Insurance Companies to File Petition Against ₹12,000 Crore GST Demand on Co-Insurance, Seeking Clarity.
Insurance companies are considering filing a legal petition due to a tax demand concerning the commission paid for co-insurance. They seek clarity from the court as imposing Goods and Services Tax (GST) on this commission would result in double taxation. Facing a combined tax demand of ₹12,000 crore, the insurance industry hoped for clarification from the upcoming GST Council meeting. However, with no meeting expected before the new government forms and a March 31 deadline looming to settle the tax, insurance firms plan to lodge the writ petition by the end of this month, according to information obtained by ET.
Co-insurance allows the insured to distribute their risk among multiple insurers, with a lead insurer and one or more co-insurers sharing the risk, especially in high-risk situations. The industry argues that since GST on the full insurance premium, including the co-insurers’ share, is already covered by the lead insurer, this additional tax demand would lead to double taxation, which is against established legal principles. Last September, ET first reported that the Directorate General of Goods and Services Tax Intelligence (DGGI) had issued tax demand notices to ICICI Lombard and six other insurers for not paying GST on reinsurance premium despite earning commissions from co-insurance, extending these notices across the sector.

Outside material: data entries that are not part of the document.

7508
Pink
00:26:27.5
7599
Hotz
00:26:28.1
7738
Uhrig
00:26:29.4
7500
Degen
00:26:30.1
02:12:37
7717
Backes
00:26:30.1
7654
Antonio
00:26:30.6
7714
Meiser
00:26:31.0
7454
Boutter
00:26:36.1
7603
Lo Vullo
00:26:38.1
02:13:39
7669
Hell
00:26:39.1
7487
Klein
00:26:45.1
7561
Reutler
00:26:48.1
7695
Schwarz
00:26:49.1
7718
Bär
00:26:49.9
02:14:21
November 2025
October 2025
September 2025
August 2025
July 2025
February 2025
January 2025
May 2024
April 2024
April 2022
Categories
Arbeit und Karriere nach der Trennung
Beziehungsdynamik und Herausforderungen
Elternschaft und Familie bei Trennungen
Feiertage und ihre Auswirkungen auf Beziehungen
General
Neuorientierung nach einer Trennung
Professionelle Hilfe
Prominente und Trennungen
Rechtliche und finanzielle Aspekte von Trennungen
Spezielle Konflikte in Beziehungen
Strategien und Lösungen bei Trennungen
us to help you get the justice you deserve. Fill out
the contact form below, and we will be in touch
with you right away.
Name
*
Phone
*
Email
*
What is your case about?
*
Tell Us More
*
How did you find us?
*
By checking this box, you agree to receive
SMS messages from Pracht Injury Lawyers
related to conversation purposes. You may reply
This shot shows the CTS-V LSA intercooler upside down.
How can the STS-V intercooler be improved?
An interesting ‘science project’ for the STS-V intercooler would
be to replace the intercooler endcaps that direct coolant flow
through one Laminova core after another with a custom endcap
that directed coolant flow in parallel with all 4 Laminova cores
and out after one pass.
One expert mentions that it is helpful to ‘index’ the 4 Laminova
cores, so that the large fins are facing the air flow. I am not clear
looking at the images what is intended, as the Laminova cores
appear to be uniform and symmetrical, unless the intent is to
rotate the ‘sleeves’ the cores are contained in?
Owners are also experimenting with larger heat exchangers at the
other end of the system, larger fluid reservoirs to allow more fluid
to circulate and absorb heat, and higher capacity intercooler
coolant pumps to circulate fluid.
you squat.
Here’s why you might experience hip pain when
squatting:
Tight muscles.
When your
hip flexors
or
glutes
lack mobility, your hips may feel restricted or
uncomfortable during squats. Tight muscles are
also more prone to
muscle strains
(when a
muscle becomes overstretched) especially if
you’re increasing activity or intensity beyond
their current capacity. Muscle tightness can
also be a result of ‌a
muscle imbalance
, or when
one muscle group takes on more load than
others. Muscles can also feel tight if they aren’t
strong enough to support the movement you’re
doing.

Over 20 insurance companies are now facing similar demands for the period from July 2017 to March 31, 2022. The General Insurance Council, the industry’s top body, has reached out to the finance ministry, which indicated on February 19 that the issue would be addressed promptly. However, with no GST Council meeting expected until July and the payment deadline imminent, there are concerns that the DGGI might begin to freeze accounts.